Proceedings Article | 25 January 2011
KEYWORDS: Printing, Visualization, Computer programming, Computer architecture, Video acceleration, Video, Image processing, Information visualization, Clouds, Graphics processing units
This paper formalizes a major insight into a class of algorithms that relate parallelism and performance. The purpose of
this paper is to define a class of algorithms that trades off parallelism for quality of result (e.g. visual quality,
compression rate), and we propose a similar method for algorithmic classification based on NP-Completeness
techniques, applied toward parallel acceleration. We will define this class of algorithm as "GPU-Complete" and will
postulate the necessary properties of the algorithms for admission into this class. We will also formally relate his
algorithmic space and imaging algorithms space. This concept is based upon our experience in the print production area
where GPUs (Graphic Processing Units) have shown a substantial cost/performance advantage within the context of HPdelivered
enterprise services and commercial printing infrastructure. While CPUs and GPUs are converging in their
underlying hardware and functional blocks, their system behaviors are clearly distinct in many ways: memory system
design, programming paradigms, and massively parallel SIMD architecture. There are applications that are clearly suited
to each architecture: for CPU: language compilation, word processing, operating systems, and other applications that are
highly sequential in nature; for GPU: video rendering, particle simulation, pixel color conversion, and other problems
clearly amenable to massive parallelization.
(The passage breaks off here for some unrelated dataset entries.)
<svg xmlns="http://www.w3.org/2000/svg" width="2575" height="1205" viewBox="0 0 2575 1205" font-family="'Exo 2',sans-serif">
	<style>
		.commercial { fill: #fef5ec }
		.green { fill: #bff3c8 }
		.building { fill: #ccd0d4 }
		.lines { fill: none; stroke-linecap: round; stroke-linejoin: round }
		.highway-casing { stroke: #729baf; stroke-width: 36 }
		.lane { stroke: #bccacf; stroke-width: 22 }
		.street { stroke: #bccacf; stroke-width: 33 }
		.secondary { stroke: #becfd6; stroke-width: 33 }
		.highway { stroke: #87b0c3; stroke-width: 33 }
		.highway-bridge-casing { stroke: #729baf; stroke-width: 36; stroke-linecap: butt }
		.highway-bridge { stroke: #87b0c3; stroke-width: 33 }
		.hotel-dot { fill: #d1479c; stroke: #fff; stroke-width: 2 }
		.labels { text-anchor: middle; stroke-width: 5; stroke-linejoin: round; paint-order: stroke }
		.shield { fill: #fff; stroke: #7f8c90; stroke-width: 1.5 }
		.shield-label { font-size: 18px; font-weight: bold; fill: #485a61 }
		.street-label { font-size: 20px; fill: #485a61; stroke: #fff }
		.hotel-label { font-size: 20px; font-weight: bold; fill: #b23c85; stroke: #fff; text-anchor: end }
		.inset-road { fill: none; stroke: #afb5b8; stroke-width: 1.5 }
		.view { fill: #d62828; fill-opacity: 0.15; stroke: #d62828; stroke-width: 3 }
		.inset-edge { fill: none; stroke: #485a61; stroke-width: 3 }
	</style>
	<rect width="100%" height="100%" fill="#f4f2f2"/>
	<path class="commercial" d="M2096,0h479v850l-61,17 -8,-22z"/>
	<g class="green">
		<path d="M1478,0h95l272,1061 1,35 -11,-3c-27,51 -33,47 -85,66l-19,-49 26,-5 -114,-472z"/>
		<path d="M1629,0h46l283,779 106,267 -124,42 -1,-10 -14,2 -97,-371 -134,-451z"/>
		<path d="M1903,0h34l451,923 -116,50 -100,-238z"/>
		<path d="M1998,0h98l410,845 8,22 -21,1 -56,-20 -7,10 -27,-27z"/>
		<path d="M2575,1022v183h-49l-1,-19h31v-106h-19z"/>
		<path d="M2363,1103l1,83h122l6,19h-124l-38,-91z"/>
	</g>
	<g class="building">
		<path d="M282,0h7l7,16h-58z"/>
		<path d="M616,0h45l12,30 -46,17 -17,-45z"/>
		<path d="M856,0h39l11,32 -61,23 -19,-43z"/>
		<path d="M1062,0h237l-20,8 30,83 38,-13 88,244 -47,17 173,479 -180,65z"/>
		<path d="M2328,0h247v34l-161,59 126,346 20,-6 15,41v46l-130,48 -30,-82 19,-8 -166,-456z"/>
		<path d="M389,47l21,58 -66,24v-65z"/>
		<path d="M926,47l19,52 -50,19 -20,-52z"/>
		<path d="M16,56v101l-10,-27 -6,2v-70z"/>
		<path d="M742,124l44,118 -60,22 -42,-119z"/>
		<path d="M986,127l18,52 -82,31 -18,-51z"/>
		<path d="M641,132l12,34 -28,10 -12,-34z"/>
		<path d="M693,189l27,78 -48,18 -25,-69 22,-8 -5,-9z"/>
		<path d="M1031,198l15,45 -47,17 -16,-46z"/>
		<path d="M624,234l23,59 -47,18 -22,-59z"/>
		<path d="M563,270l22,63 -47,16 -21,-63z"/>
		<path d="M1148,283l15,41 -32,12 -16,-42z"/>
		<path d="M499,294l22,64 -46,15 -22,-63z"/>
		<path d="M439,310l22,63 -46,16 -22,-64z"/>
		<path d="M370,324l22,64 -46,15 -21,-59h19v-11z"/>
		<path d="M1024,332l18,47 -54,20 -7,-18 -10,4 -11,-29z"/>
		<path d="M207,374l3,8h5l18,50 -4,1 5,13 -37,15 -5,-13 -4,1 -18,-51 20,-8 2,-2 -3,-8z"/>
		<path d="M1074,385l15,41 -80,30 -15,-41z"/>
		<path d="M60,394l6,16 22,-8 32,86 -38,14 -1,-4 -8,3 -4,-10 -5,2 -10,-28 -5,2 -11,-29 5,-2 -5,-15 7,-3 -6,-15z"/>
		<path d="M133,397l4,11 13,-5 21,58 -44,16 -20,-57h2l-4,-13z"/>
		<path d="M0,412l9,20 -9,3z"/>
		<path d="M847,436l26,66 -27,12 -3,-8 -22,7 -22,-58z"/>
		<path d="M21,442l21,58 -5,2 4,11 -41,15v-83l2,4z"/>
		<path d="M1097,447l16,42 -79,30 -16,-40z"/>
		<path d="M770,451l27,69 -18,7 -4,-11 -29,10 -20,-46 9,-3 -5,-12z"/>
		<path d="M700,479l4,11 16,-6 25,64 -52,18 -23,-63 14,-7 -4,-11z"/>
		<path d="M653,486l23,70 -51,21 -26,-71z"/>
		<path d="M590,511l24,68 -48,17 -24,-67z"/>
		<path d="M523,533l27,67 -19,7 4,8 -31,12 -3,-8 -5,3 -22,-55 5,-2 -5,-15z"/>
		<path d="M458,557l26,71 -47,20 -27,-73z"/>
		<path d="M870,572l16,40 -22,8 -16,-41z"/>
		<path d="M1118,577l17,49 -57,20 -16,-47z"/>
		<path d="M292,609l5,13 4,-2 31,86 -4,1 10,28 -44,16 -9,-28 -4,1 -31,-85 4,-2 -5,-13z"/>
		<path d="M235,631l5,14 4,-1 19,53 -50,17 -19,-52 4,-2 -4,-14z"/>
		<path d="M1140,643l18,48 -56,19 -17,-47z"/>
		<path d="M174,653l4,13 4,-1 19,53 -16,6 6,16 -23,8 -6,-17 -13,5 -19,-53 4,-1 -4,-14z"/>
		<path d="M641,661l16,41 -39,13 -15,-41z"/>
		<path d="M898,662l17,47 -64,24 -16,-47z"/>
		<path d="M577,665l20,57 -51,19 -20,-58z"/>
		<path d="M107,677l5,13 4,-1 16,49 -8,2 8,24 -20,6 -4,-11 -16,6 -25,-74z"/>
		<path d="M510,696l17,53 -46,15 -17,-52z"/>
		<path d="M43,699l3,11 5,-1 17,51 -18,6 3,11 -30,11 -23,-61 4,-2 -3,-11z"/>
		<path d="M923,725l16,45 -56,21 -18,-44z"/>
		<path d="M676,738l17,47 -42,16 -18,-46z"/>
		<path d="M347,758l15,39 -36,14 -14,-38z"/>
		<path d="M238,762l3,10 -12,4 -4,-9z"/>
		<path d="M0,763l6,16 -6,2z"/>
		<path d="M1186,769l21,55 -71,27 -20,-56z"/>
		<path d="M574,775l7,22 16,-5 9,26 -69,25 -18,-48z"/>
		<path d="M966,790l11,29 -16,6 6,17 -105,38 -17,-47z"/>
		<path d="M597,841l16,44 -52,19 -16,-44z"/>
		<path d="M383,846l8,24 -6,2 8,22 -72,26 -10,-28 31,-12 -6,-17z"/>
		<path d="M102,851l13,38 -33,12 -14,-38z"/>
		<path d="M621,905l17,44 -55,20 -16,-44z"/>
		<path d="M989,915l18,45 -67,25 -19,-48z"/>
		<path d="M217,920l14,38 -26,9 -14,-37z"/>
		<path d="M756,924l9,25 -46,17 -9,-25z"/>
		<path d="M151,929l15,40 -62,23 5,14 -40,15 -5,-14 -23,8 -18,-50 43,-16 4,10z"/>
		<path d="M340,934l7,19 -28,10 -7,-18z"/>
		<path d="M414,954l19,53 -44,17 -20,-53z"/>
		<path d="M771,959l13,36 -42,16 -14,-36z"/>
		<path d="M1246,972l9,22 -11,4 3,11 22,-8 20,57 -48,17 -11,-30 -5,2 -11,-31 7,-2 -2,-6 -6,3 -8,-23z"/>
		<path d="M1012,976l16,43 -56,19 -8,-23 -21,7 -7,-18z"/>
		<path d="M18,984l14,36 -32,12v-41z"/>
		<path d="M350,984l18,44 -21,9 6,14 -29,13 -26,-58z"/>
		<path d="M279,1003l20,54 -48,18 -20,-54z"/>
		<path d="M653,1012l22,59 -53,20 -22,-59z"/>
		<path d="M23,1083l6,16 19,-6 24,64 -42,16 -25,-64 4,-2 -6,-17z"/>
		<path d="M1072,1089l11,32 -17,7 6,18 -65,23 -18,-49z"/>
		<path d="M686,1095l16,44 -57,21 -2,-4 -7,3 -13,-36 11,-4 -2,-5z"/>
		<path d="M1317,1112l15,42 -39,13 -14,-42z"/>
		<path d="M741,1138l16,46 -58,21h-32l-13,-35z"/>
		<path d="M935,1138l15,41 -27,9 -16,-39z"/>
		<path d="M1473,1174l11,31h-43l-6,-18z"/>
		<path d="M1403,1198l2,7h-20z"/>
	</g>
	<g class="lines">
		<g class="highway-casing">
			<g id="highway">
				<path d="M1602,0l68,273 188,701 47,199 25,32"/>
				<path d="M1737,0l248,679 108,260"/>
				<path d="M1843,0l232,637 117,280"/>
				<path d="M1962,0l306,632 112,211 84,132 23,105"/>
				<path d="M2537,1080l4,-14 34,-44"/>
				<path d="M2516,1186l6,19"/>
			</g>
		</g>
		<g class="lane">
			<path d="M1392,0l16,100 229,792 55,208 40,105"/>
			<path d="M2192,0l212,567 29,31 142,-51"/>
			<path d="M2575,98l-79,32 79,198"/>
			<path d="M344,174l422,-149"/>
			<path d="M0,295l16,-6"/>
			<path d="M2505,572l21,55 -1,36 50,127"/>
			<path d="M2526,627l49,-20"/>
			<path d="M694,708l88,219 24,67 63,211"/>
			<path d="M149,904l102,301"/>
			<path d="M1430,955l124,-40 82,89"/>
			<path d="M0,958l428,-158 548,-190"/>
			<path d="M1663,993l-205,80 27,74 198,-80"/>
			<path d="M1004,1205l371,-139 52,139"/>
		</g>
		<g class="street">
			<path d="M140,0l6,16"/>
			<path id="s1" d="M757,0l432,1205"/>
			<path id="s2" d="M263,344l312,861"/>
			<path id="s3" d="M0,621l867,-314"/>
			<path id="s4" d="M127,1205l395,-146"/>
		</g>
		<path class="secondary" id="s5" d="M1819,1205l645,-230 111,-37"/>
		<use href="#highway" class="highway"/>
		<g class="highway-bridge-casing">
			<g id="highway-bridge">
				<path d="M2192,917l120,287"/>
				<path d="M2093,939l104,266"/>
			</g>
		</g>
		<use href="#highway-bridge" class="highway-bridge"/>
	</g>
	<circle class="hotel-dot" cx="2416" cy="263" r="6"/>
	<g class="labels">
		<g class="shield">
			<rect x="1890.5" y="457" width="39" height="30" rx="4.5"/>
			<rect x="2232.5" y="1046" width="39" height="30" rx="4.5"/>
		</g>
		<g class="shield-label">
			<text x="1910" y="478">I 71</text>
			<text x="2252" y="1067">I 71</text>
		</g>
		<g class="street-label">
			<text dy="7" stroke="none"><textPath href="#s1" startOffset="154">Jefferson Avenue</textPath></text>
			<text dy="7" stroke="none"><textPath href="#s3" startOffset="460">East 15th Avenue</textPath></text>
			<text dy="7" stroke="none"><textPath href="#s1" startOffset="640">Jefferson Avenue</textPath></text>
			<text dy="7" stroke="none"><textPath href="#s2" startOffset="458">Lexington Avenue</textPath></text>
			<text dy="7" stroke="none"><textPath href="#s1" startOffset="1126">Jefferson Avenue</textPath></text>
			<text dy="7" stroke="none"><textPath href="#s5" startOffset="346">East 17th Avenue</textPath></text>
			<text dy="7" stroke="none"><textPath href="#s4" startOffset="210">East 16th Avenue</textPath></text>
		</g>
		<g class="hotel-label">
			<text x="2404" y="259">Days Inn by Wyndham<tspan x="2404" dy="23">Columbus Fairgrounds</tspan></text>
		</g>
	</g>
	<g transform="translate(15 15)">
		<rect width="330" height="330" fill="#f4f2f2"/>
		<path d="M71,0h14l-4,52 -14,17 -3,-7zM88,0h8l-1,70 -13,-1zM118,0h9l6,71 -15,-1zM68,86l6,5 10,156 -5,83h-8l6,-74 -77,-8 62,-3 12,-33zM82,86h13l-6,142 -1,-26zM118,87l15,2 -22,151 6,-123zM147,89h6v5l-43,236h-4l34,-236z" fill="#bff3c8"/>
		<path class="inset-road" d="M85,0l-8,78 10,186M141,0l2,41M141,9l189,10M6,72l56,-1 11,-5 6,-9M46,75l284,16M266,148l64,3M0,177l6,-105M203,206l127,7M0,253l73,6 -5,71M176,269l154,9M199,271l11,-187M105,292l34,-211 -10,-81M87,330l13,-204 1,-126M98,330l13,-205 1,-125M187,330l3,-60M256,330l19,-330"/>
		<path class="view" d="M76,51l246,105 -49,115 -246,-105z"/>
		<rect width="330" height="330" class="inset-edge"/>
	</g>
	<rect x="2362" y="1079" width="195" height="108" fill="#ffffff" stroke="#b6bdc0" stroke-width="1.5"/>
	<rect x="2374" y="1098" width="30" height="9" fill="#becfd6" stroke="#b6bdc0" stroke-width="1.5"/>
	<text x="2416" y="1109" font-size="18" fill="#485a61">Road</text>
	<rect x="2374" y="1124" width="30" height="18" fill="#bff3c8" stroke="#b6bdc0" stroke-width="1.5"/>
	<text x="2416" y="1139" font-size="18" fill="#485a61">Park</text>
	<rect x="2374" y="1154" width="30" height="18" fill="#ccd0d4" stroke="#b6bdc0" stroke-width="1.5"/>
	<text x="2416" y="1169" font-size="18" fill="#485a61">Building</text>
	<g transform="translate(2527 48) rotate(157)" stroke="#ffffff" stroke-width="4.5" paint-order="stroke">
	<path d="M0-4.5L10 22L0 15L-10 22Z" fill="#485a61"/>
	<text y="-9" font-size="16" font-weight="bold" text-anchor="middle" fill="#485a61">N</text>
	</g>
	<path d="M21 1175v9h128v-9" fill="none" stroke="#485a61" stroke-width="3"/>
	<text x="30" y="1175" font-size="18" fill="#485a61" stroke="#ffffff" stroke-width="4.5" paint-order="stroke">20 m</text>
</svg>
While GPUs establishing themselves as a second, distinct computing
architecture from CPUs, their end-to-end system cost/performance advantage in certain parts of computation inform the
structure of algorithms and their efficient parallel implementations. While GPUs are merely one type of architecture for
parallelization, we show that their introduction into the design space of printing systems demonstrate the trade-offs
against competing multi-core, FPGA, and ASIC architectures. While each architecture has its own optimal application,
we believe that the selection of architecture can be defined in terms of properties of GPU-Completeness. For a welldefined
subset of algorithms, GPU-Completeness is intended to connect the parallelism, algorithms and efficient architectures into a unified framework to show that multiple layers of parallel implementation are guided by the same underlying trade-off.